* _About this task_: From the first line to the last, transcribe the data exactly and skip the pictures.

* _Provided records_:
◇ ◇ ◇ ◇

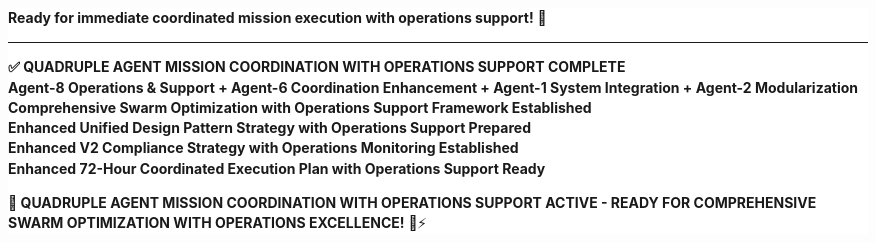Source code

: **Ready for immediate coordinated mission execution with operations support!** 🚀

---

**✅ QUADRUPLE AGENT MISSION COORDINATION WITH OPERATIONS SUPPORT COMPLETE**  
**Agent-8 Operations & Support + Agent-6 Coordination Enhancement + Agent-1 System Integration + Agent-2 Modularization**  
**Comprehensive Swarm Optimization with Operations Support Framework Established**  
**Enhanced Unified Design Pattern Strategy with Operations Support Prepared**  
**Enhanced V2 Compliance Strategy with Operations Monitoring Established**  
**Enhanced 72-Hour Coordinated Execution Plan with Operations Support Ready**

**🤝 QUADRUPLE AGENT MISSION COORDINATION WITH OPERATIONS SUPPORT ACTIVE - READY FOR COMPREHENSIVE SWARM OPTIMIZATION WITH OPERATIONS EXCELLENCE!** 🤝⚡
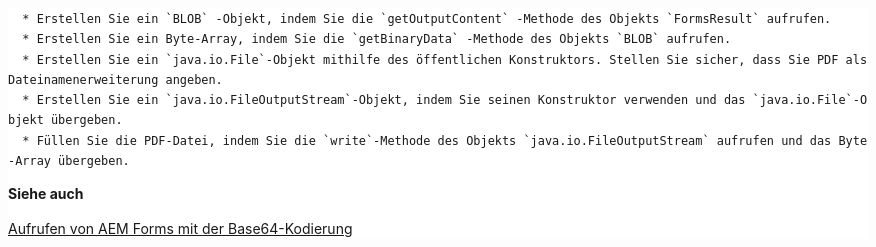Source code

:       * Erstellen Sie ein `BLOB` -Objekt, indem Sie die `getOutputContent` -Methode des Objekts `FormsResult` aufrufen.
      * Erstellen Sie ein Byte-Array, indem Sie die `getBinaryData` -Methode des Objekts `BLOB` aufrufen.
      * Erstellen Sie ein `java.io.File`-Objekt mithilfe des öffentlichen Konstruktors. Stellen Sie sicher, dass Sie PDF als Dateinamenerweiterung angeben.
      * Erstellen Sie ein `java.io.FileOutputStream`-Objekt, indem Sie seinen Konstruktor verwenden und das `java.io.File`-Objekt übergeben.
      * Füllen Sie die PDF-Datei, indem Sie die `write`-Methode des Objekts `java.io.FileOutputStream` aufrufen und das Byte-Array übergeben.


**Siehe auch**

[Aufrufen von AEM Forms mit der Base64-Kodierung](/help/forms/developing/invoking-aem-forms-using-web.md#invoking-aem-forms-using-base64-encoding)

◇ ◇ ◇ ◇

* _Exercise output_:
Source code

: **Ready for immediate coordinated mission execution with operations support!** 🚀

---

**✅ QUADRUPLE AGENT MISSION COORDINATION WITH OPERATIONS SUPPORT COMPLETE**  
**Agent-8 Operations & Support + Agent-6 Coordination Enhancement + Agent-1 System Integration + Agent-2 Modularization**  
**Comprehensive Swarm Optimization with Operations Support Framework Established**  
**Enhanced Unified Design Pattern Strategy with Operations Support Prepared**  
**Enhanced V2 Compliance Strategy with Operations Monitoring Established**  
**Enhanced 72-Hour Coordinated Execution Plan with Operations Support Ready**

**🤝 QUADRUPLE AGENT MISSION COORDINATION WITH OPERATIONS SUPPORT ACTIVE - READY FOR COMPREHENSIVE SWARM OPTIMIZATION WITH OPERATIONS EXCELLENCE!** 🤝⚡
Source code

:       * Erstellen Sie ein `BLOB` -Objekt, indem Sie die `getOutputContent` -Methode des Objekts `FormsResult` aufrufen.
      * Erstellen Sie ein Byte-Array, indem Sie die `getBinaryData` -Methode des Objekts `BLOB` aufrufen.
      * Erstellen Sie ein `java.io.File`-Objekt mithilfe des öffentlichen Konstruktors. Stellen Sie sicher, dass Sie PDF als Dateinamenerweiterung angeben.
      * Erstellen Sie ein `java.io.FileOutputStream`-Objekt, indem Sie seinen Konstruktor verwenden und das `java.io.File`-Objekt übergeben.
      * Füllen Sie die PDF-Datei, indem Sie die `write`-Methode des Objekts `java.io.FileOutputStream` aufrufen und das Byte-Array übergeben.


**Siehe auch**

[Aufrufen von AEM Forms mit der Base64-Kodierung](/help/forms/developing/invoking-aem-forms-using-web.md#invoking-aem-forms-using-base64-encoding)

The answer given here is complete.